Let’s now try the same thing, except use pass/fail instead of elite/not-elite.
data6_clustering_pf = c()
#data6_clustering_pf$count_at_height20 <- num_clusters_for_all_gens(errors6, 20, pass_fail_generation_data)
#paste(data6_clustering_pf$count_at_height20, collapse = ',')
data6_clustering_pf$count_at_height20 = c(3,5,5,6,9,12,13,15,23,40,53,65,72,71,76,88,78,91,81,80,91,95,98,109,105,106,108,105,113,108,130,121,124,121,110,116,120,127,117,135,120,101,95,84,50,44,37,41,31,41,42,36,36,44,47,47,46,43,47,43,45,42,37,43,54,61,54,41,55,63,61,55,59,67,64,58,55,44,61,65,59,59,85,78,62,69,83,60)
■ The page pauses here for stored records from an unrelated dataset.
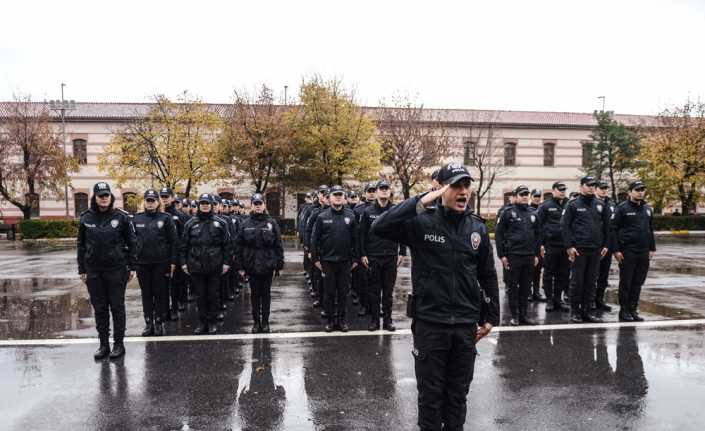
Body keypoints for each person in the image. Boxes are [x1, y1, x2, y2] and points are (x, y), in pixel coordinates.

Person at [372, 162, 499, 431]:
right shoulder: (421, 222)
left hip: (465, 325)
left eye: (466, 185)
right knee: (430, 398)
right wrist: (420, 200)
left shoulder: (476, 228)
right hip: (431, 324)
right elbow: (380, 227)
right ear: (441, 189)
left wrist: (491, 317)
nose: (463, 191)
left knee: (457, 396)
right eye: (456, 186)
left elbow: (487, 273)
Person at [77, 182, 138, 360]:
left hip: (116, 270)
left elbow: (133, 243)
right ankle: (104, 345)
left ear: (110, 197)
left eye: (106, 195)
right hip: (94, 271)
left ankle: (118, 345)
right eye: (100, 196)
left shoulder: (121, 217)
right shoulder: (86, 218)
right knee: (100, 309)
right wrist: (82, 268)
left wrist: (132, 266)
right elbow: (81, 245)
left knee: (117, 307)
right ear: (94, 198)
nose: (104, 199)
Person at [180, 193, 233, 335]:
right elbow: (184, 245)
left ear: (211, 205)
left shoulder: (220, 223)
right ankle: (202, 322)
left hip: (215, 266)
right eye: (202, 203)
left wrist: (227, 263)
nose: (204, 205)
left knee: (213, 295)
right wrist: (184, 263)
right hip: (196, 266)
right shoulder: (190, 223)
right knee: (200, 296)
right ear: (198, 205)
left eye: (207, 203)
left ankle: (212, 323)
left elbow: (227, 245)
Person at [561, 176, 610, 323]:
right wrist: (569, 247)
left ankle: (587, 311)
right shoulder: (573, 205)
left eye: (593, 185)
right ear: (581, 186)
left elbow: (608, 227)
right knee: (577, 282)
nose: (591, 187)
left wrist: (606, 245)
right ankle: (575, 311)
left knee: (591, 282)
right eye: (588, 185)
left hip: (595, 250)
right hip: (579, 250)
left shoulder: (600, 204)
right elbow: (565, 227)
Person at [310, 185, 359, 332]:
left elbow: (356, 239)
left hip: (345, 262)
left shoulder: (350, 216)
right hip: (328, 261)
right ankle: (331, 321)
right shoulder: (322, 217)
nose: (338, 197)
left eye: (340, 195)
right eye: (335, 195)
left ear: (344, 198)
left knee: (343, 293)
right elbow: (315, 239)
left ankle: (342, 321)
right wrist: (315, 259)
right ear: (329, 198)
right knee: (329, 293)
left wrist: (355, 258)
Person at [359, 179, 406, 331]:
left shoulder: (395, 210)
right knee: (374, 291)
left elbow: (402, 231)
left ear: (389, 191)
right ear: (377, 191)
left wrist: (402, 252)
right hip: (374, 256)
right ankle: (374, 321)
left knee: (388, 292)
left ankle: (388, 321)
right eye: (381, 188)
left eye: (386, 188)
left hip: (390, 256)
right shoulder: (368, 211)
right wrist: (363, 254)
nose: (384, 191)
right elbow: (362, 235)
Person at [236, 193, 285, 333]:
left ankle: (265, 322)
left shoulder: (271, 223)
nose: (258, 206)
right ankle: (256, 322)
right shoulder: (245, 223)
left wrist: (279, 264)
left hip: (267, 263)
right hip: (251, 264)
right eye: (255, 204)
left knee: (266, 295)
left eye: (260, 204)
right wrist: (240, 266)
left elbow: (278, 245)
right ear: (251, 206)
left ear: (264, 205)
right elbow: (238, 245)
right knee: (254, 295)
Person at [133, 189, 178, 336]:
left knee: (160, 293)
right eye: (148, 200)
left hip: (161, 263)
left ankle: (159, 321)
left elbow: (173, 242)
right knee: (146, 294)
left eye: (153, 200)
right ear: (144, 202)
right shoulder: (137, 218)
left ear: (158, 202)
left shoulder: (165, 218)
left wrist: (172, 262)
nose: (150, 203)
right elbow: (132, 242)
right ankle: (148, 323)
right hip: (143, 264)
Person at [611, 181, 656, 322]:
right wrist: (616, 250)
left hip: (643, 251)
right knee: (626, 282)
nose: (640, 192)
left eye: (642, 190)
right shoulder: (622, 208)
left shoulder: (647, 209)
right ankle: (623, 311)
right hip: (627, 251)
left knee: (638, 282)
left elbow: (650, 229)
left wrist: (652, 247)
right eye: (637, 190)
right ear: (630, 192)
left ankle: (633, 309)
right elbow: (613, 229)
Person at [495, 185, 540, 325]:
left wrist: (536, 254)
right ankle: (514, 315)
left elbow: (538, 235)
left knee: (526, 287)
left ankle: (523, 315)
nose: (525, 196)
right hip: (513, 255)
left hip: (528, 256)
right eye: (522, 194)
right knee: (513, 287)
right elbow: (499, 235)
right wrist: (502, 255)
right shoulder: (507, 212)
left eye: (527, 194)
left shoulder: (533, 213)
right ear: (515, 196)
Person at [537, 182, 571, 312]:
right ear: (553, 190)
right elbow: (538, 226)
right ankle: (550, 300)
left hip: (565, 245)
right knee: (548, 274)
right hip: (550, 245)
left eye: (564, 190)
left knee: (563, 274)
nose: (562, 192)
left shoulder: (569, 204)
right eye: (560, 189)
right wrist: (540, 244)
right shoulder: (545, 206)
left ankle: (558, 298)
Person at [160, 187, 190, 317]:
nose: (164, 199)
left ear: (172, 198)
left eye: (167, 196)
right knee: (161, 285)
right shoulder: (158, 214)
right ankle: (164, 309)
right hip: (161, 255)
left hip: (175, 254)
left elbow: (184, 237)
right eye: (162, 196)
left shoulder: (179, 216)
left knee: (175, 283)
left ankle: (175, 307)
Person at [305, 186, 330, 309]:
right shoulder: (317, 213)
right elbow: (309, 231)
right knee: (320, 278)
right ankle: (321, 300)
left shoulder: (346, 213)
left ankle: (332, 306)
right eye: (325, 196)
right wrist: (310, 249)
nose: (327, 199)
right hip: (321, 251)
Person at [353, 183, 376, 316]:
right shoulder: (358, 209)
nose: (372, 193)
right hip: (363, 249)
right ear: (365, 193)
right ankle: (363, 305)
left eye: (373, 191)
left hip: (377, 249)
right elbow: (356, 232)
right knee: (363, 281)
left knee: (376, 282)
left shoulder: (381, 208)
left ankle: (375, 306)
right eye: (369, 191)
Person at [594, 180, 616, 312]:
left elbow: (613, 227)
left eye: (606, 188)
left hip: (607, 245)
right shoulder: (592, 202)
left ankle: (599, 300)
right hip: (594, 245)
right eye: (601, 188)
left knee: (603, 276)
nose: (604, 190)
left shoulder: (611, 204)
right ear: (596, 189)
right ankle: (589, 301)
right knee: (591, 276)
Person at [529, 189, 546, 302]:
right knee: (529, 270)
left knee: (538, 270)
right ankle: (528, 292)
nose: (537, 198)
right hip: (530, 244)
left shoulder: (543, 209)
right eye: (535, 196)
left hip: (541, 244)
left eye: (539, 196)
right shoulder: (528, 209)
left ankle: (536, 291)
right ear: (531, 196)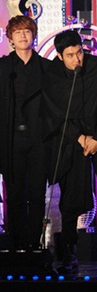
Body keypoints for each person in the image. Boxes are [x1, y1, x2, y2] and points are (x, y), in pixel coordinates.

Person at [42, 30, 97, 274]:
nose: (77, 59)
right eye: (70, 55)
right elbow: (53, 114)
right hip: (72, 141)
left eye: (79, 52)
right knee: (70, 198)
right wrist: (80, 138)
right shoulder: (52, 75)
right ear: (60, 56)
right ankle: (69, 252)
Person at [0, 15, 49, 250]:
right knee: (15, 193)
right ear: (10, 38)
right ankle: (16, 242)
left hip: (39, 139)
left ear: (33, 35)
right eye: (17, 32)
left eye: (27, 31)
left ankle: (33, 243)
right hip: (11, 139)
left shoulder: (47, 68)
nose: (22, 35)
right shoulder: (3, 68)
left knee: (37, 193)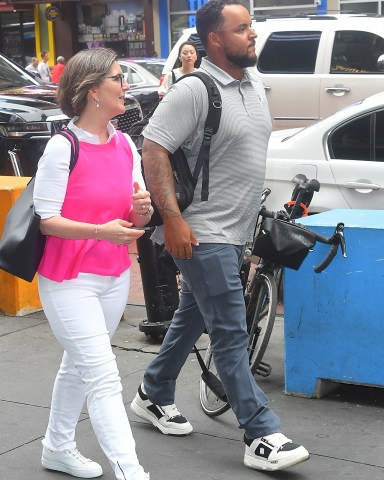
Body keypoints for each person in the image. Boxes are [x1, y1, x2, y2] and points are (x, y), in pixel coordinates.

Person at [130, 0, 310, 473]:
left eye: (251, 26)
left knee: (194, 317)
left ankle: (153, 390)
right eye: (242, 28)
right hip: (202, 231)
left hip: (235, 232)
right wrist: (172, 219)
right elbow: (154, 147)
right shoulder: (195, 89)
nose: (253, 35)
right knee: (231, 333)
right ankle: (261, 432)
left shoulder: (253, 83)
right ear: (214, 39)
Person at [33, 47, 153, 480]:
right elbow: (47, 221)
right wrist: (102, 230)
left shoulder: (124, 145)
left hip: (114, 275)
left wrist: (143, 210)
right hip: (69, 280)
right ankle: (130, 470)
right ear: (92, 92)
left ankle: (57, 448)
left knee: (79, 366)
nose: (126, 85)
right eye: (118, 78)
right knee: (102, 375)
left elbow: (139, 215)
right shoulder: (61, 148)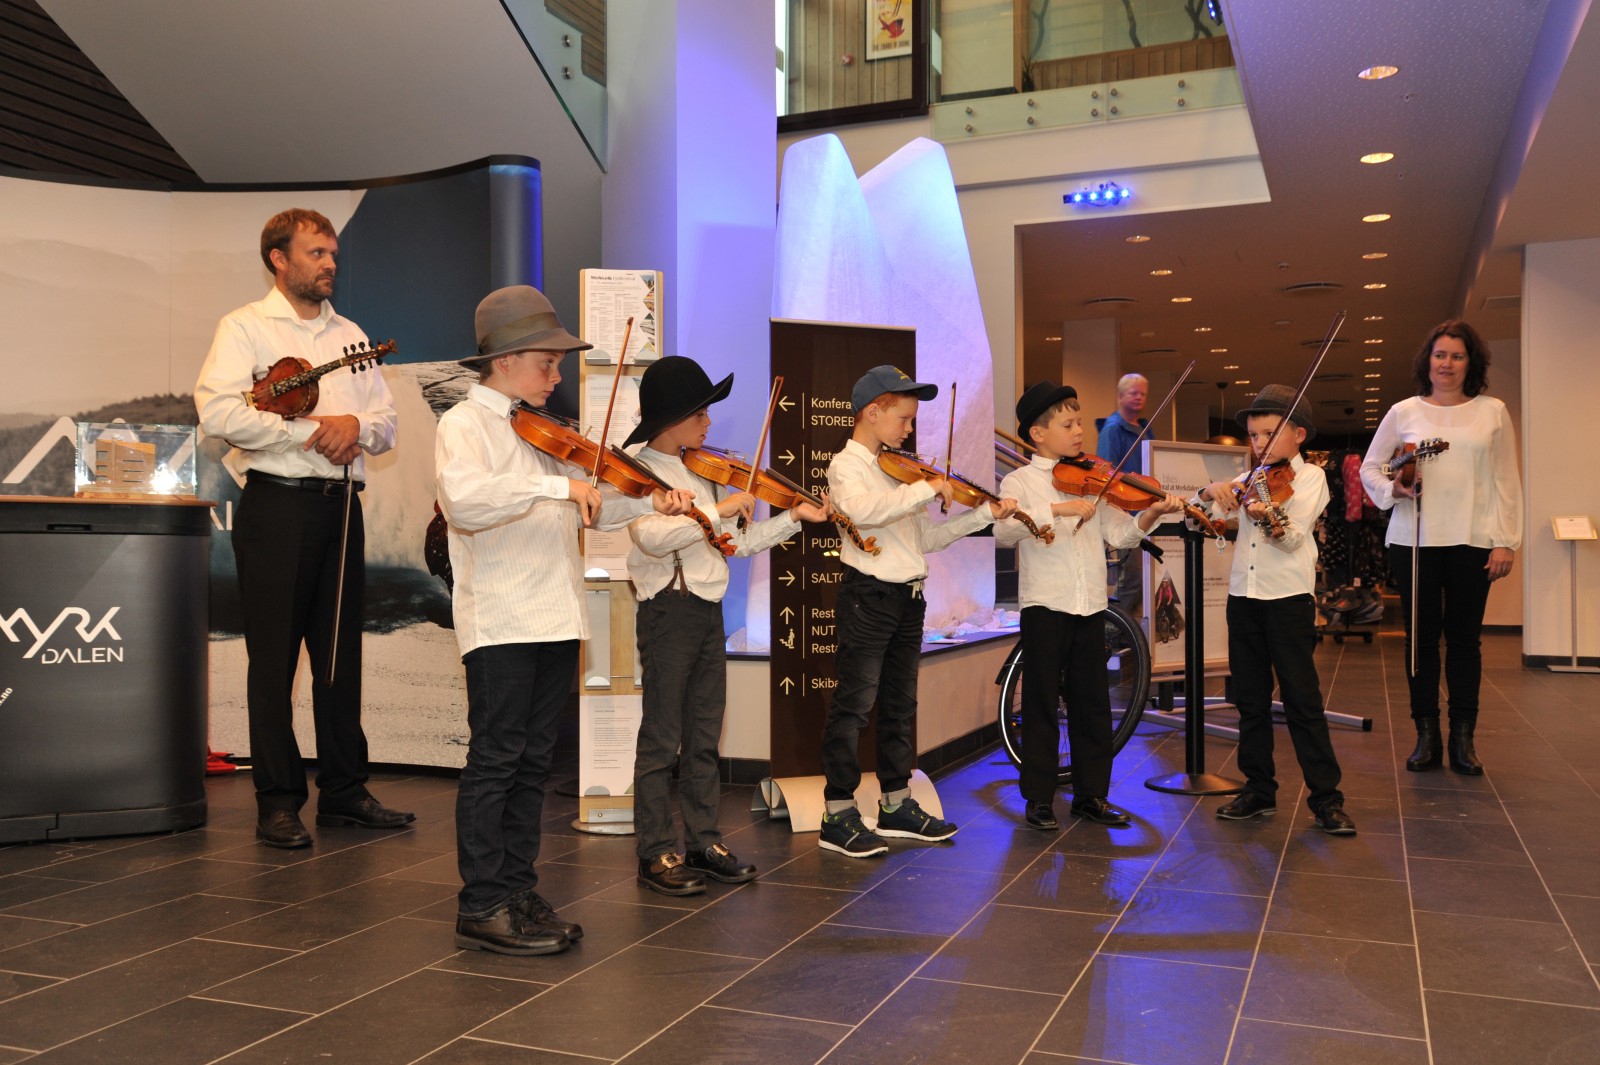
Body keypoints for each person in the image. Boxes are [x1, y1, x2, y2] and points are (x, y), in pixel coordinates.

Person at [434, 285, 691, 955]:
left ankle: (516, 888)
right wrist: (559, 484)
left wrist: (654, 499)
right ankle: (481, 900)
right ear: (508, 359)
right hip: (501, 619)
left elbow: (598, 501)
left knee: (530, 765)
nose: (556, 375)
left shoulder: (542, 433)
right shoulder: (465, 424)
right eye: (547, 363)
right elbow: (467, 501)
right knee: (496, 759)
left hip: (553, 615)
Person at [194, 208, 412, 850]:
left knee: (341, 658)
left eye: (334, 255)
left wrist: (356, 427)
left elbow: (386, 421)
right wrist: (312, 433)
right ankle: (279, 800)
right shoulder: (244, 328)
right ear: (278, 259)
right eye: (316, 253)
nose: (330, 265)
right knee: (274, 662)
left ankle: (344, 792)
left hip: (342, 507)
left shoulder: (352, 335)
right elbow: (218, 411)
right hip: (278, 506)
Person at [621, 357, 831, 896]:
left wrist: (790, 518)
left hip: (706, 609)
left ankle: (702, 841)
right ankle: (655, 852)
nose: (708, 423)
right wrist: (719, 511)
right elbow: (652, 538)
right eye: (701, 412)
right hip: (667, 610)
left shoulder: (700, 470)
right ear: (672, 418)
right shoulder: (637, 472)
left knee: (704, 737)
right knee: (662, 736)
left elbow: (736, 545)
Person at [818, 366, 1018, 857]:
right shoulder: (847, 466)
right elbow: (863, 511)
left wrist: (980, 516)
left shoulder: (896, 472)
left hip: (908, 597)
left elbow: (925, 538)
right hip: (869, 597)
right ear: (872, 412)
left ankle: (895, 804)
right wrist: (928, 487)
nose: (909, 430)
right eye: (903, 418)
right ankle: (837, 813)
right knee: (855, 705)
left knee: (899, 706)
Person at [998, 382, 1183, 830]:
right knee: (1042, 704)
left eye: (1079, 422)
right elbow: (1004, 534)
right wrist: (1061, 508)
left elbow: (1120, 534)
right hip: (1046, 604)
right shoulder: (1019, 481)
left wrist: (1153, 513)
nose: (1080, 431)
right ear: (1038, 434)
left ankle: (1091, 796)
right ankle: (1039, 798)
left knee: (1093, 704)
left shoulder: (1094, 477)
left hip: (1091, 605)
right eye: (1068, 424)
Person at [1360, 321, 1522, 775]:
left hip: (1474, 540)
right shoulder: (1403, 411)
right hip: (1413, 541)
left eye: (1456, 356)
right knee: (1421, 642)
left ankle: (1464, 740)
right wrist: (1397, 489)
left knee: (1466, 641)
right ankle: (1426, 736)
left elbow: (1506, 481)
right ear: (1426, 361)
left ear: (1471, 363)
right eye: (1439, 355)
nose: (1446, 364)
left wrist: (1506, 540)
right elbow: (1371, 470)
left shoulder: (1492, 411)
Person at [1197, 385, 1355, 835]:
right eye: (1253, 435)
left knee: (1302, 702)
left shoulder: (1310, 479)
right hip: (1243, 599)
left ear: (1299, 435)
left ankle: (1327, 799)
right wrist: (1210, 490)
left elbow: (1290, 538)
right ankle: (1258, 790)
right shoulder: (1248, 480)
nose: (1259, 444)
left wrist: (1265, 513)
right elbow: (1196, 513)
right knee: (1249, 701)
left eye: (1269, 434)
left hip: (1287, 601)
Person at [1098, 373, 1150, 617]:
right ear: (1120, 397)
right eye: (1133, 393)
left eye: (1142, 393)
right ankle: (1114, 632)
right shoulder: (1112, 430)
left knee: (1144, 581)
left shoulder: (1146, 429)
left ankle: (1135, 639)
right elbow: (1107, 475)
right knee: (1132, 579)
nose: (1139, 398)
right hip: (1126, 514)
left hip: (1148, 511)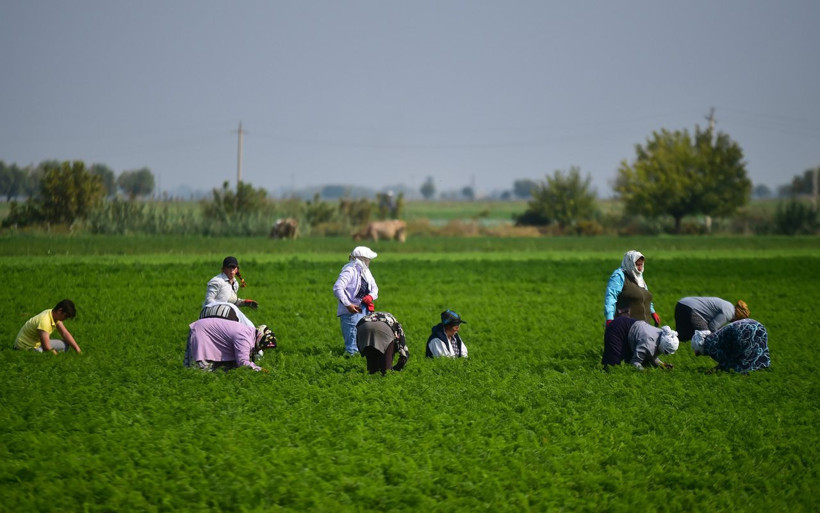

plot(data6_clustering_pf$count_at_height20)
Even though it’s above, here’s the elite/not-elite graph again for easy comparison:
plot(data6_clustering$count_at_height20)
While the differences aren’t major, I’m surprised to see that there are differences throughout the run, not just at the start. This means that late in run there are test cases that no individual gets perfect. Also, while this might indicate we could just go with pass/fail for its simplicity, this might not hold for other runs/problems, especially problems where it’s very difficult to get the right output (such as a complicated string). I would recommend sticking with eliteness.
Now, let’s look at the error diversity of a run, which is the percent of distinct error vectors in the population each generation. Here are functions to find error diversity.
# Takes a generation of error vectors and finds the percent of distinct error vectors
generation_error_diversity = function(gen_data){
return(nrow(unique(gen_data)) / nrow(gen_data))
}
error_diversity = function(data){
num_gens = max(data$generation)
error_divs <- sapply(seq(0, num_gens),
function(gen){
generation_error_diversity(extract_clustering_data(data, gen))
}
)
return(error_divs)
}
Let’s find error diversity for data6:
# error_div6 = error_diversity(errors6)
# paste(error_div6, collapse = ',')
error6_div = c(0.51,0.185,0.271,0.28,0.356,0.384,0.43,0.484,0.483,0.545,0.619,0.658,0.691,0.71,0.75,0.753,0.757,0.791,0.751,0.752,0.731,0.766,0.762,0.78,0.786,0.797,0.812,0.802,0.804,0.805,0.797,0.786,0.808,0.775,0.784,0.738,0.774,0.778,0.781,0.775,0.701,0.675,0.647,0.642,0.56,0.511,0.504,0.516,0.519,0.54,0.577,0.584,0.587,0.617,0.671,0.668,0.699,0.688,0.687,0.723,0.711,0.686,0.706,0.726,0.744,0.778,0.803,0.805,0.815,0.818,0.855,0.851,0.843,0.869,0.873,0.882,0.907,0.915,0.894,0.918,0.906,0.902,0.919,0.857,0.776,0.745,0.703,0.562)
plot(error6_div)
Ooooh, very interesting! The first half looks very similar to the clustering, where the second half does not!